Speed up your Python Scripts using Ubuntu and GNU Parallel
Introduction
NOTE: This blog post is not an overview of Linux-based environments, it assumes a base knowledge and that Python is set up.
I’m sure one of the main reasons most of us have gotten into Python is to automate long tedious workflows that must be repeated for multiple sets of data. The beauty of Python is the set-it-and-forget-it simplicity once the code is written, however, depending on the size and number of datasets, along with the number of steps involved, we may have to “forget” about our script for anywhere from hours to days! If only there was a way to speed up our scripts…
This is where the power of the Linux-based operating system can come into play, through the shell library GNU Parallel! Before we get too in-depth into the application of this library, we first must understand what parallel computing is. Parallel computing is the practice of utilizing multiple cores simultaneously to perform a certain task. A core is a “brain” within our CPU, it is where tasks are sent to be performed. Most PC’s nowadays have at least 2 cores, if not more, and most modern software packages (such as ArcGIS Pro) usually take advantage of parallel computing to perform tasks in less time than previously possible. Python is a general exception to this, as a python script will only run on a single core, which brings us to the main advantage of this library. GNU Parallel allows us to run multiple instances of a Python script, each on its own core. This allows us to run through our data X times faster, depending on the number of cores we specify.
Setup and Commands
In order for this to work properly, a few modifications must be made to your Python scripts:
- All files that are being modified/created must have unique names! Since we will have multiple instances of Python running at the same time, unique naming conventions must be used to prevent one instance from overwriting files of another instance (this includes temporary files!).
- The script must be setup to receive input datasets from the command line. This is to prevent each script from running the same sets of data. As an example, suppose you have 10 raster datasets that need to be classified. Instead of looping through the directory containing the datasets within Python, this will be done in the shell and each instance of Python will receive the dataset it is to run via the following line of code:
os.path.abspath(os.path.expanduser(str(sys.argv[-1])))

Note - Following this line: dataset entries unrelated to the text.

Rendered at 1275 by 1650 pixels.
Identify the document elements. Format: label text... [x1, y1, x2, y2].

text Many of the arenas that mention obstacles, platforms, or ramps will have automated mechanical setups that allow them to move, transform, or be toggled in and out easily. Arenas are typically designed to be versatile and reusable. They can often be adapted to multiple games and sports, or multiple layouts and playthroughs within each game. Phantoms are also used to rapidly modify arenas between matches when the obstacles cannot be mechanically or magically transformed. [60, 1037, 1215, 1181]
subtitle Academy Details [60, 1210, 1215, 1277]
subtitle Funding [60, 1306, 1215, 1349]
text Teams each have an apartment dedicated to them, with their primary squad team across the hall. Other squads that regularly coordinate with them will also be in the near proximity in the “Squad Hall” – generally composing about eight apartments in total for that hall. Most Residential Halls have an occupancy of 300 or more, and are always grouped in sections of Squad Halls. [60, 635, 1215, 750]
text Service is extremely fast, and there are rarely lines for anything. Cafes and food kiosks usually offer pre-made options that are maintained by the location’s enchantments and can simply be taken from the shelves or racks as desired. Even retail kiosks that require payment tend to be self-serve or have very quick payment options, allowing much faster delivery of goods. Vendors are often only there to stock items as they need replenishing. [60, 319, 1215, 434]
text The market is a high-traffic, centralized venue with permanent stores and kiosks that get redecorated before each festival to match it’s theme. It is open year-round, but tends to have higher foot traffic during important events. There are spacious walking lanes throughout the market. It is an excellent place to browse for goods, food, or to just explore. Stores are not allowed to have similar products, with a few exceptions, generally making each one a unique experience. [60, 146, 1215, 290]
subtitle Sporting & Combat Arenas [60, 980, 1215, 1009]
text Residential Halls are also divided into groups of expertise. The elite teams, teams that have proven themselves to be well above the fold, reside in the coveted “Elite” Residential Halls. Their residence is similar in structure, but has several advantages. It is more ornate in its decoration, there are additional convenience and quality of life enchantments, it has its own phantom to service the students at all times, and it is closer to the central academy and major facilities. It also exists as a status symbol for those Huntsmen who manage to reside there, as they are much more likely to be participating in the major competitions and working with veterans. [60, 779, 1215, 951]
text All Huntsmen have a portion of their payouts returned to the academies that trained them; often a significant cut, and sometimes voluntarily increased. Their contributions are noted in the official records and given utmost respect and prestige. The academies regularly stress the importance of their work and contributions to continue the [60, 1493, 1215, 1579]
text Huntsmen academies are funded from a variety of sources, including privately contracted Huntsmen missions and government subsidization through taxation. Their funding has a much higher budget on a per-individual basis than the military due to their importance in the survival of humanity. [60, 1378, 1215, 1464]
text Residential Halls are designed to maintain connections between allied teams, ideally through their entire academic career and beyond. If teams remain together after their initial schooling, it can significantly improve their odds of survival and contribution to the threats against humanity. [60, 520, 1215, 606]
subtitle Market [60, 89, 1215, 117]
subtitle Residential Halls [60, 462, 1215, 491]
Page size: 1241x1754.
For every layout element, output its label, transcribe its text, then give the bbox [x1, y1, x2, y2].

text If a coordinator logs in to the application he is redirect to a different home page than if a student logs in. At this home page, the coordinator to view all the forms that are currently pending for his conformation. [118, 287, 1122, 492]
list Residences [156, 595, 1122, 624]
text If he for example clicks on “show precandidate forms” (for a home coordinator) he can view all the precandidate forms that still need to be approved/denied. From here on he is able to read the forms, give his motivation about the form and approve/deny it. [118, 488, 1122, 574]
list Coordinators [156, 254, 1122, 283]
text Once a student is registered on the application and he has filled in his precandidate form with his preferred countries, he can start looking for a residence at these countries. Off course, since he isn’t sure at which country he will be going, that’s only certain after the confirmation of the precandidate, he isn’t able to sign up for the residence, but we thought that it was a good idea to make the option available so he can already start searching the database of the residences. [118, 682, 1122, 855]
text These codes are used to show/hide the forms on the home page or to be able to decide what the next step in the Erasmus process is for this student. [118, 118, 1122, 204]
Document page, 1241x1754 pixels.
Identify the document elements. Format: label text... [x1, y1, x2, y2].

Now that we have our script in order, we must install parallel functionality. To do this on Ubuntu, simply run the following line in the shell:
sudo apt-get install parallel
Once installed, change to the directory containing your datasets using the cd command. Once in place, we run our script in parallel using the following command in the shell:
find . -name ".tif" -type f | parallel -j 8 --progress python "path to python script"
Let look at this command in more depth:
- The first portion before the “|” is a shell find command, which is searching through the current directory and any sub-directories looking for a specific file, or in this case any files that have a .tif extension. The “.tif” can be replaced with any type of file you are looking for, whether that be shapefiles “.shp” or zipfiles “.zip”. These are the files we will be sending to our Python scripts.
- “|” is a pipe symbol in the Ubuntu shell, it takes the result of the command before it, and passes it’s output to the command after it. In this case, what will be piped over is a list of .tif files, which will be picked up by the parallel program, and passed individually to the Python script using the line of code specified earlier!
- “-j” is specifying how many cores the command is to use. If you do not know how many cores your computer has, execute parallel –number-of-cores in the shell. In the case above, 8 cores will be used, meaning 8 instances of python will be executed simultaneously!
- “–progress” is where we put the command we wish to parallelize, in this case it is a call to run our Python script.
Always test Python parallelization with a small directory of files before executing on everything! It is easy to make a mistake in the shell command or within the script, especially related to file management.
A Note on Core Management
A good rule to go by when using the parallel utility is to always leave at least one core empty so that you are still able to navigate and monitor your computer without it being fully bogged down. This means we also must consider the number of cores that the commands Python calls will use. In the case of ArcPy, we can regulate this using the following command:
arcpy.env.parallelProcessingFactor = string
More about this command can be read here, but it is basically setting how many cores a process in arcpy can use. I highly recommend giving it a read, as it also gives additional information on parallel computing and how to decide on the number of cores to use.
Conclusion
GNU parallel is an extremely powerful tool for increasing processing speeds through executing the same process on more than one core. While it can be used for any process that can be executed in the shell, it is extremely useful for GIS users working with Python, as explained in the above example. Although many here won’t be using a Linux-based environment, I feel this is an example of why Linux-based environments can be so powerful, and how they can benefit the GIS operator.